§ **Objective**: Reproduce every text line of the records below without alteration, omitting the pictures from your answer.
Start of Data extract
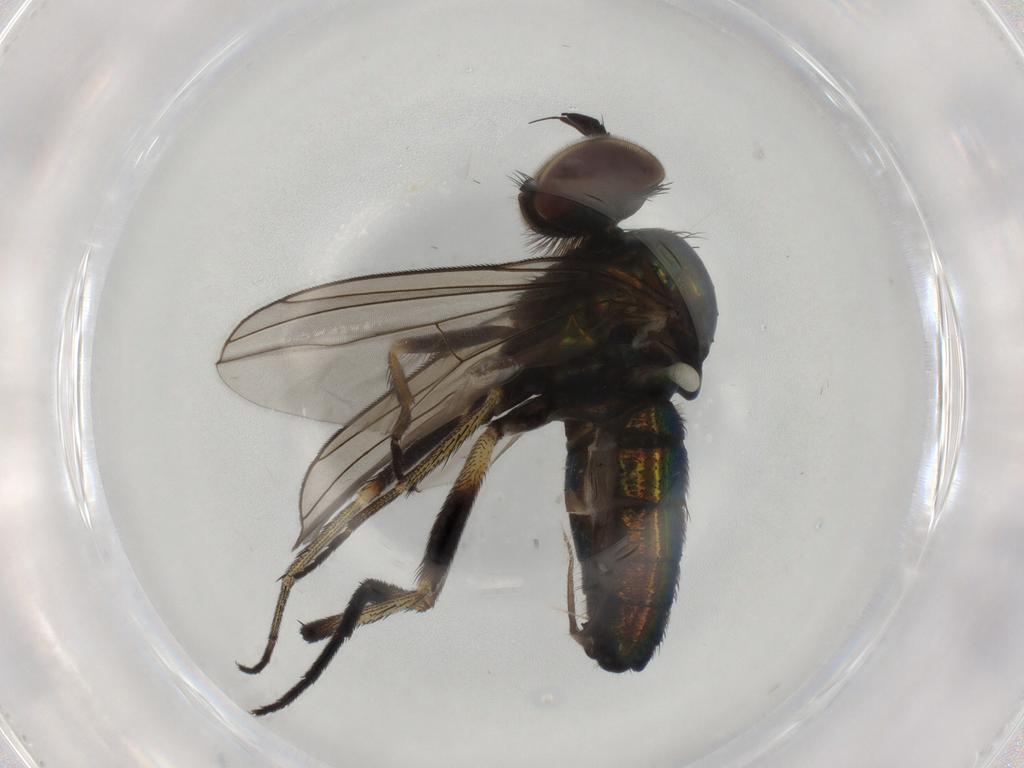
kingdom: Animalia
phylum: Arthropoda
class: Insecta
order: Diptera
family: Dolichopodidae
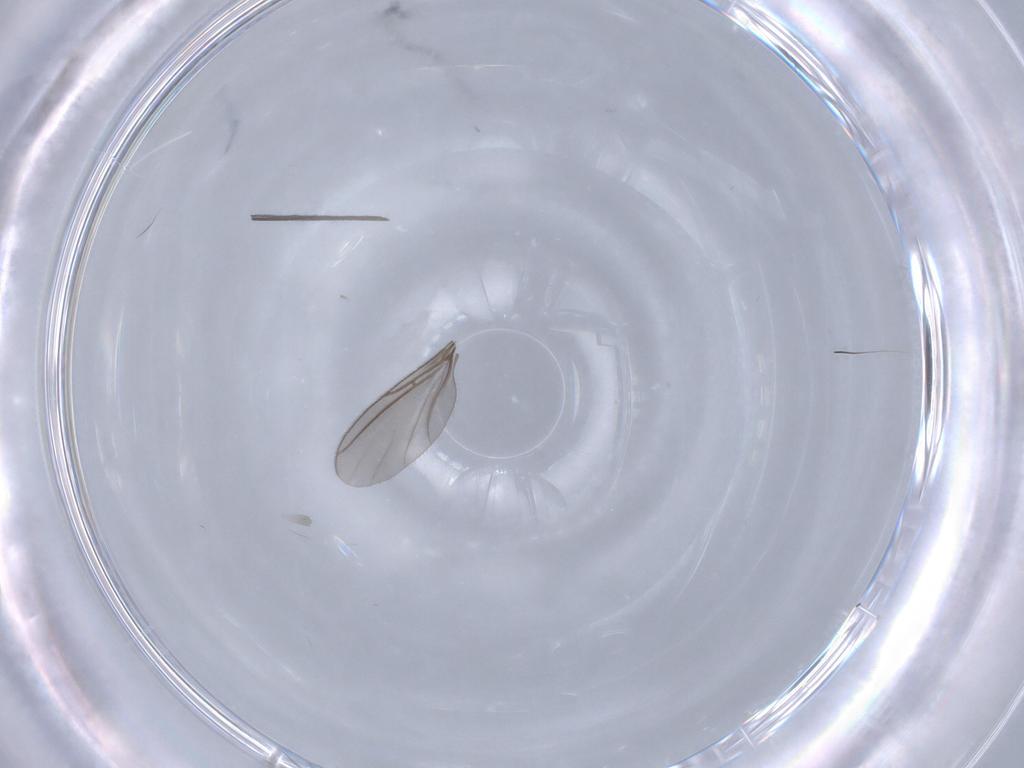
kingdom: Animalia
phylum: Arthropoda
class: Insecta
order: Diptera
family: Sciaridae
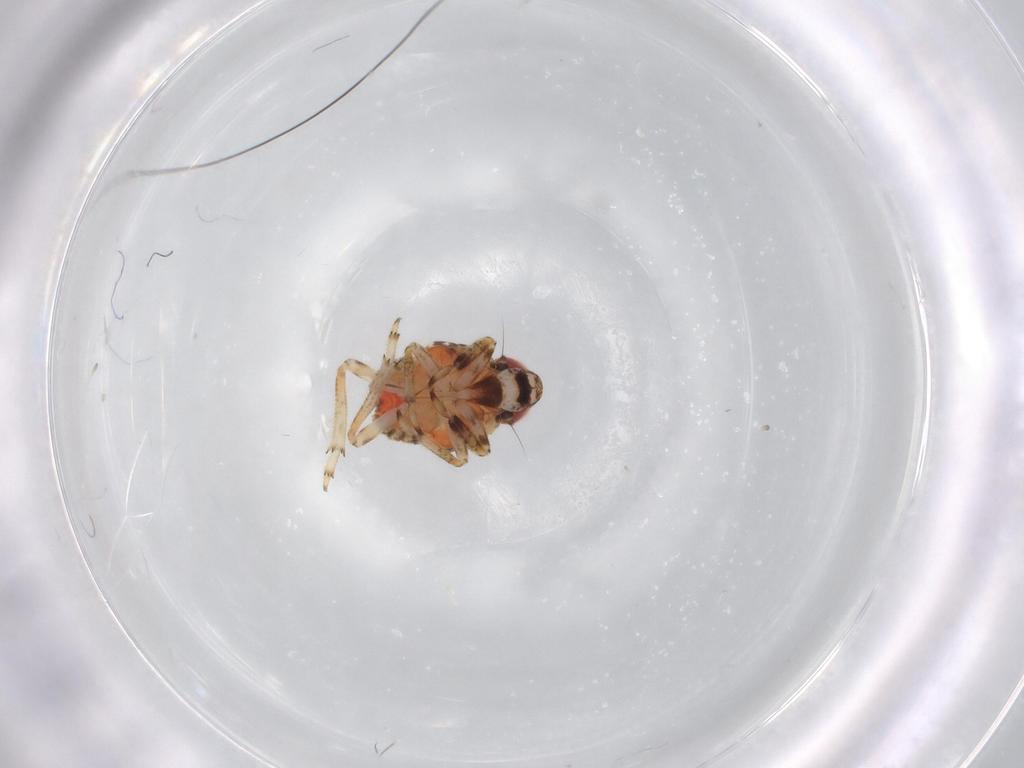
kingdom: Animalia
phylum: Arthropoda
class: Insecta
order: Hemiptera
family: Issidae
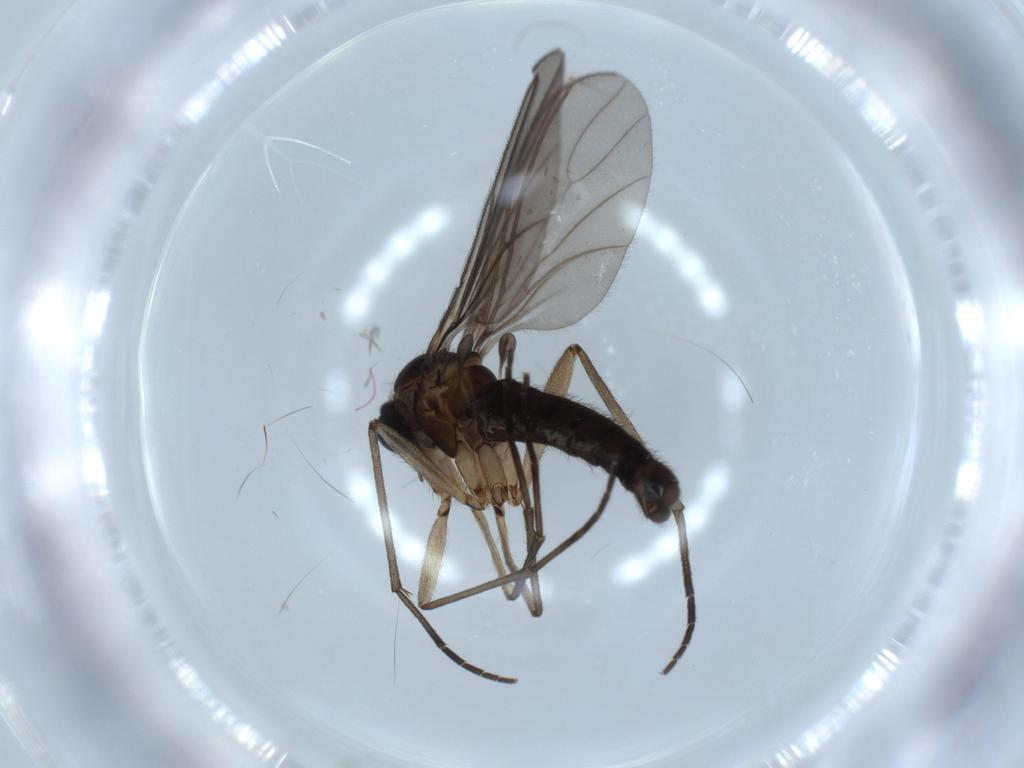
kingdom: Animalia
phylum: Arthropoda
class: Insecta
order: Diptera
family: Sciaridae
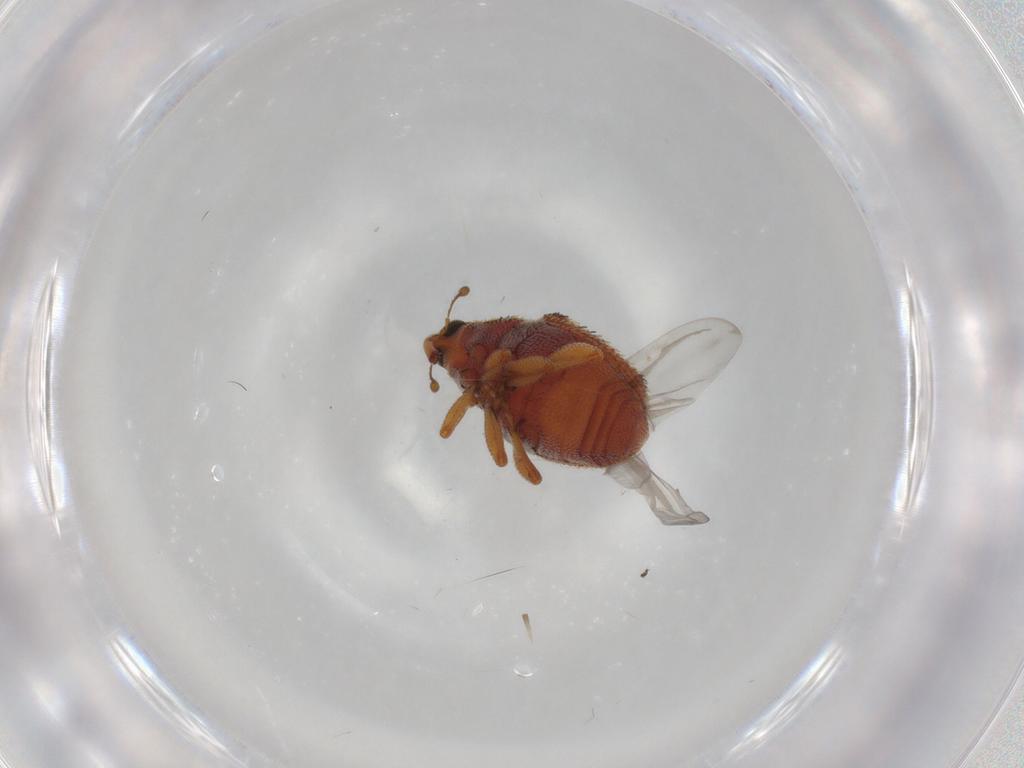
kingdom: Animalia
End of Data extract
§ **Response**:
kingdom: Animalia
phylum: Arthropoda
class: Insecta
order: Diptera
family: Dolichopodidae
kingdom: Animalia
phylum: Arthropoda
class: Insecta
order: Diptera
family: Sciaridae
kingdom: Animalia
phylum: Arthropoda
class: Insecta
order: Hemiptera
family: Issidae
kingdom: Animalia
phylum: Arthropoda
class: Insecta
order: Diptera
family: Sciaridae
kingdom: Animalia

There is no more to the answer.